SAN FRANCISCO, CA—January 22, 2015—A study from researchers at the Gladstone Institutes has exposed new battle tactics employed by the hepatitis C virus (HCV). Published in the January 22 issue of Molecular Cell, the investigators created full protein interaction maps—interactomes—of where the virus comes into contact with the host proteins during the course of infection. Through these protein interactions, the scientists not only gained insight into the virus, they also uncovered a common set of host proteins that are targeted by various infections. Their results suggest that these proteins and the cellular processes they govern are the most crucial—in effect, the collective Achilles heel—for both the human body and its viral invaders.
“Viruses are fantastic tools for shedding new light on human biology,” says Nevan Krogan, PhD, a senior investigator at the Gladstone Institutes and a corresponding author. “Viruses are relatively simple organisms—often they only have about 10-20 genes—but they wreak havoc on our system by targeting key proteins and essential functional pathways in every major biological process. This gives us great insight into what the critical mechanisms are that are being hijacked during infection, and it helps us to develop new strategies for preventing or stemming disease.”
Dr. Krogan, who is also a professor of cellular and molecular pharmacology at the University of California, San Francisco (UCSF) and director of the UCSF branch of QB3, partnered with Gladstone senior investigator Melanie Ott, MD, PhD, to map the interaction between the proteins in HCV and those in the human liver cells that HCV infects. This resulted in over 5,000 virus-host protein-to-protein interactions, which the investigators narrowed down to 139 key connections that are necessary for HCV infection, involving all 10 HCV proteins and 133 proteins in the host liver cells.
Although patients have benefited from numerous advancements in the treatment of HCV, how the virus damages the liver remains unknown. The HCV interactome map, led by first authors Holly Ramage, PhD, and G. Renuka Kumar, PhD, may help on this front.

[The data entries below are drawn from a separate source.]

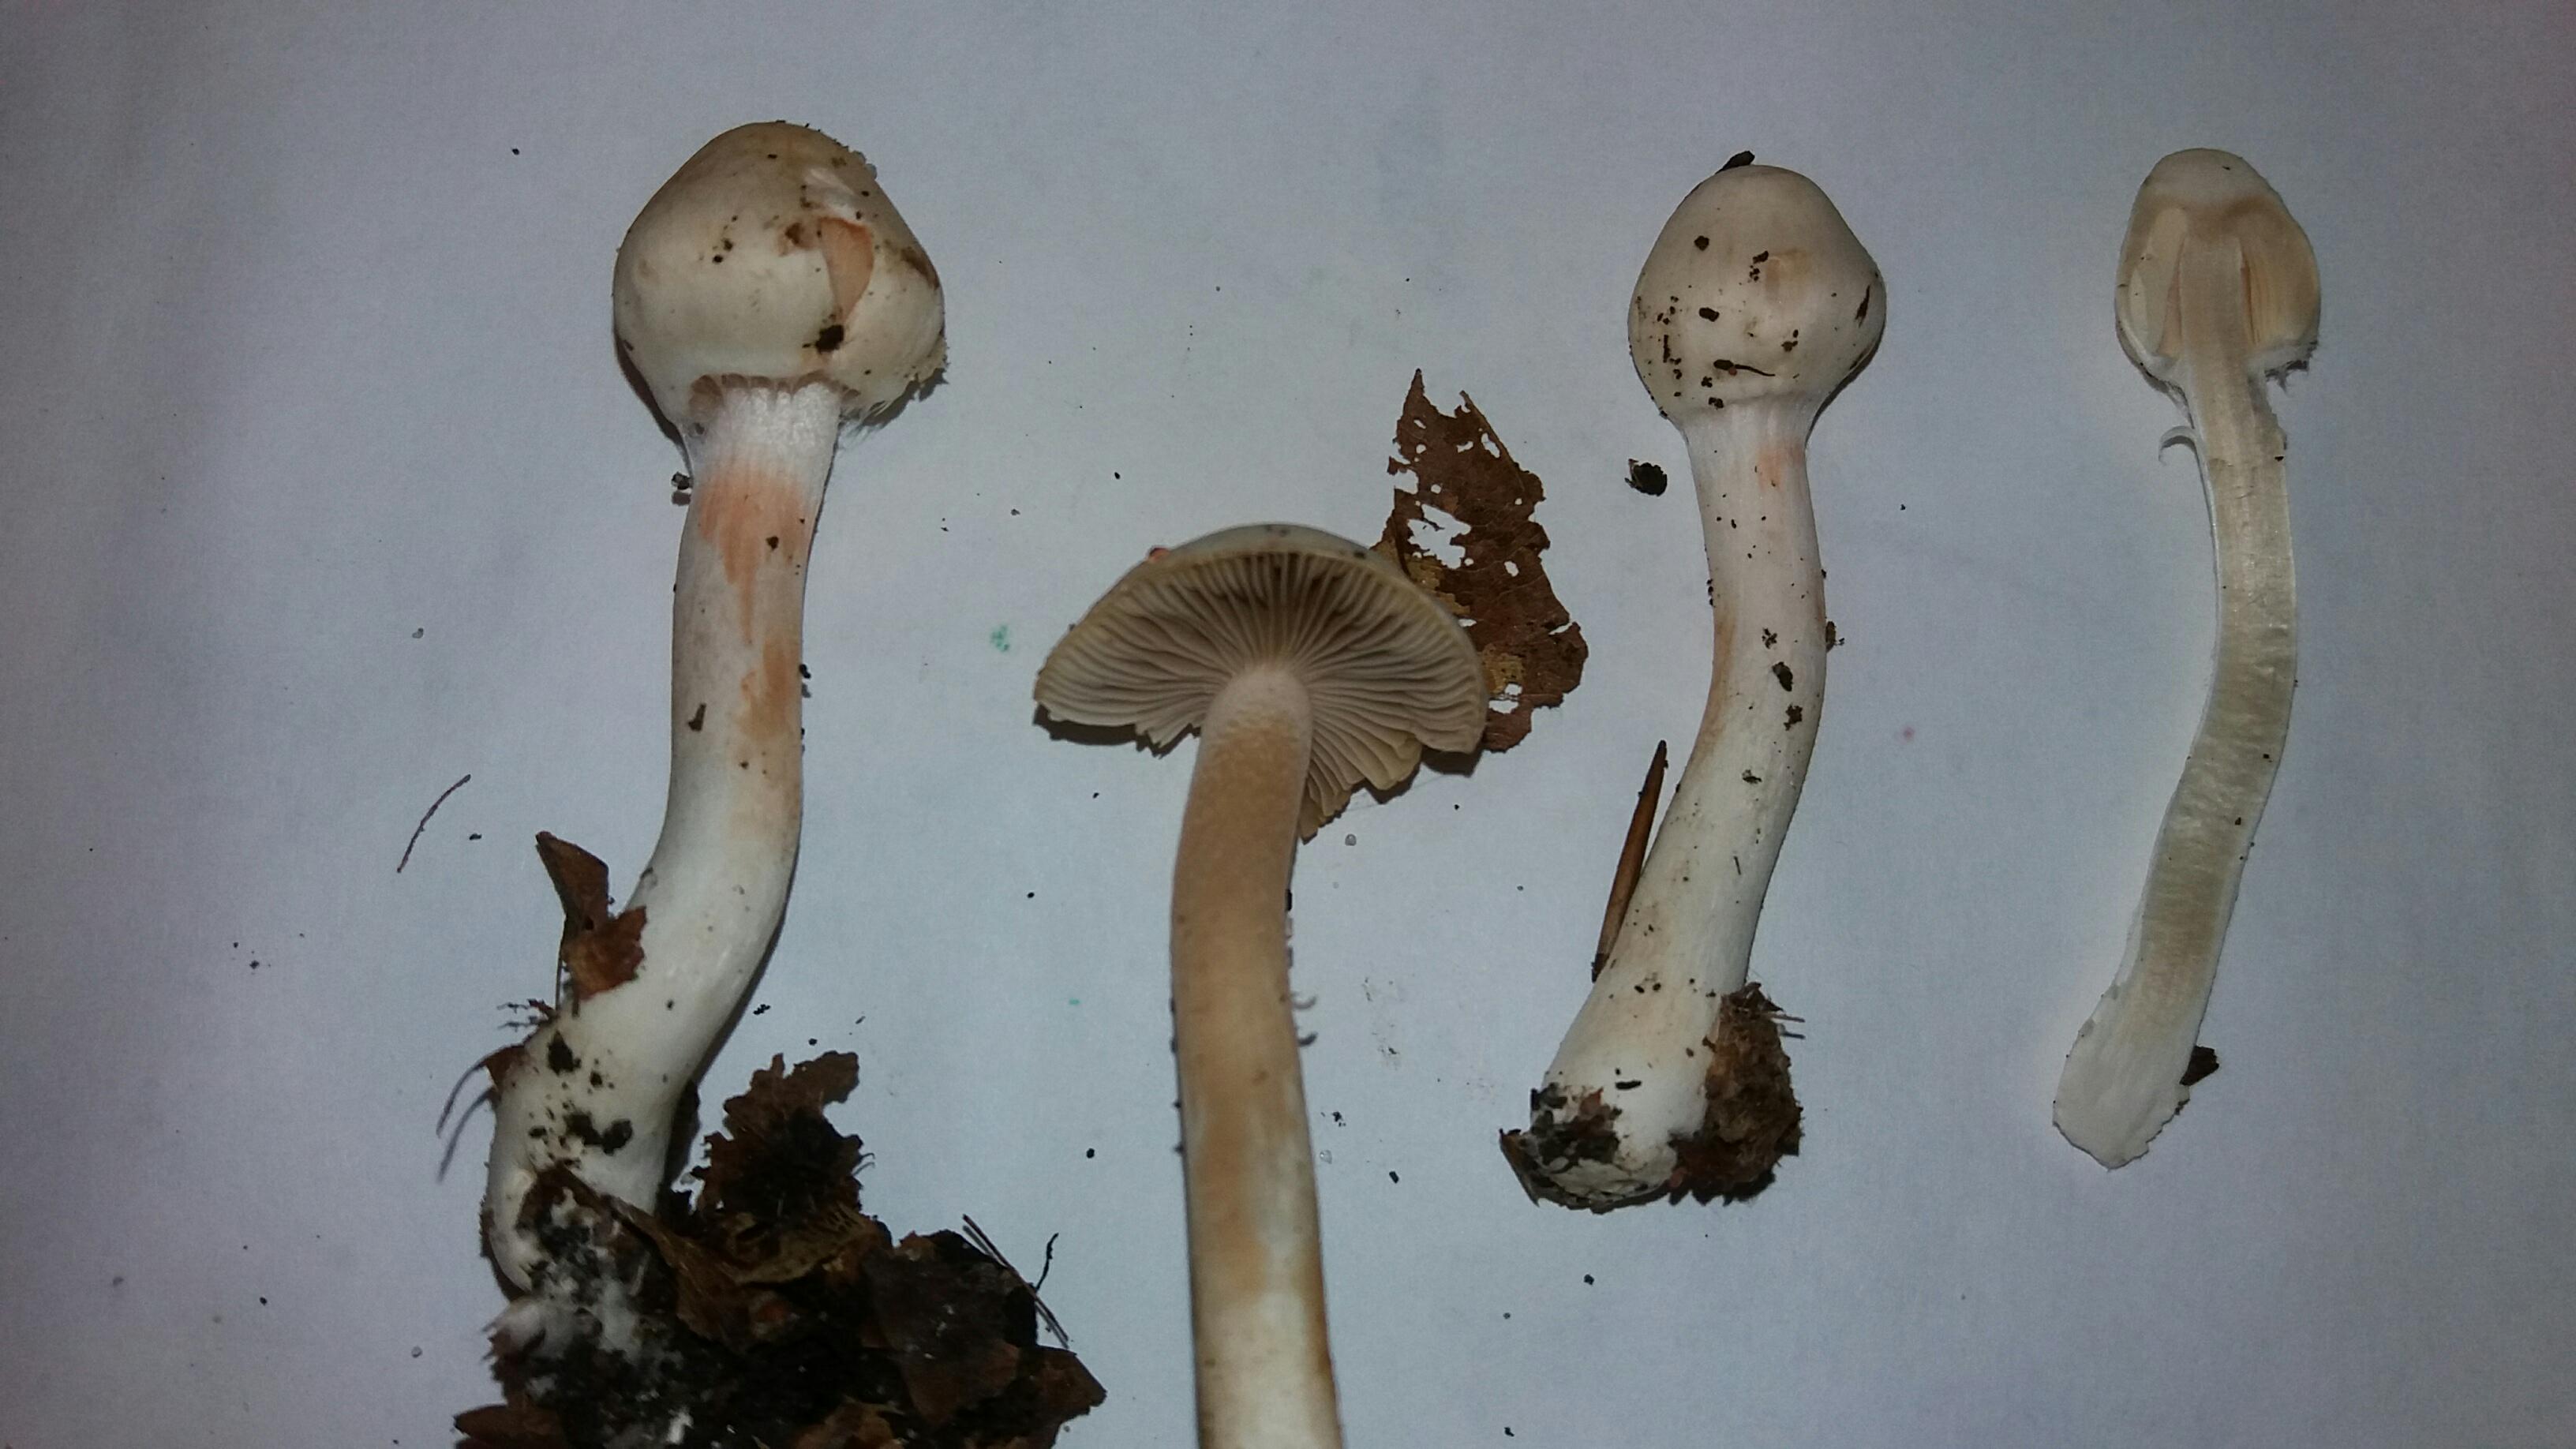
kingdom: Fungi
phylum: Basidiomycota
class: Agaricomycetes
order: Agaricales
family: Inocybaceae
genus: Inocybe
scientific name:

“There’s a lot we still don’t know about HCV, like how it infects the cell, what processes it disrupts, and why it’s so harmful to the body,” explains Dr. Ott, who is also a professor of medicine at UCSF. “The protein interactome offers us an unbiased and global view of how the virus is affecting the infected cells, and this can help us to start answering a lot of the important questions. Ultimately, this information may direct us to new leads for preventative treatments for associated liver pathologies, like fibrosis and cancer.”
By removing the interacting host proteins from the cell one at a time, the researchers were able to determine what their functional contribution was in the infection process: whether the host proteins were hijacked by the virus and used to spread infection, or whether they were part of a defense mechanism against the virus. This revealed a new critical host mechanism that HCV inactivates and usurps to support its own survival and replication.
Publication: Ramage HR, Kumar GR, Verschueren E, Johnson JR, Dollen Von J, Johnson T, Newton B, Shah P, Horner J, Krogan NJ, Ott M (2015) A combined proteomics/genomics approach links hepatitis C virus infection with nonsense-mediated mRNA decay. Mol Cell 57:329–340.